Influence of parent material and land use on abiotic N2O production following NH2OH and NO2− addition

Abiotic pathways, closely linked to soil physicochemical characteristics shaped by parent material and land management practice, may significantly contribute to nitrous oxide (N₂O) emissions. However, the mechanisms by which parent materials and land use types influence abiotic N₂O production from hydroxylamine (NH₂OH) and nitrite (NO₂⁻) remain unclear. This study analyzed fifteen acidic soils representing three parent materials and five land use categories. Our results indicated that while land use had minimal effect, parent material did show significant influence on abiotic N₂O production, particularly noticeable after NH₂OH application (P < 0.05). Soils derived from Quaternary red clay exhibited the highest abiotic N₂O production (2.55 μg N₂O-N g⁻¹ soil), approximately fivefold greater than granite-derived soils. This increase correlated with the higher manganese (Mn) content in Quaternary red clay soils, which enhanced abiotic N₂O production through NH₂OH decomposition. Additionally, the conversion ratios of NH₂OH to N₂O were substantially different among the soil parent materials, varying from 56.6 % in Quaternary red clay to 12.7 % in granite and 40.8 % in late Pleistocene sediment.

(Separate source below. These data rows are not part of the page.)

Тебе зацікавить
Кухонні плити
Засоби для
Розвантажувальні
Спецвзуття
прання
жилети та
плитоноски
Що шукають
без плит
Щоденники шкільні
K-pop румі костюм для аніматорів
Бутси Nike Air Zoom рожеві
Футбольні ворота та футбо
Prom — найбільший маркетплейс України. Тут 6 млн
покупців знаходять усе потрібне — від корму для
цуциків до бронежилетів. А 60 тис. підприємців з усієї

The isotopic site preference (SP) values of N₂O were within the expected ranges that typify both ammonia oxidation and chemodenitrification processes, with NH₂OH and NO₂⁻ addition yielding SP values of 25–30 ‰ and around 20 ‰, respectively. These findings underscore the pivotal role of parent material in regulating abiotic N₂O production, particularly through NH₂OH decomposition, and highlight the importance of soil properties in mediating abiotic N₂O emissions.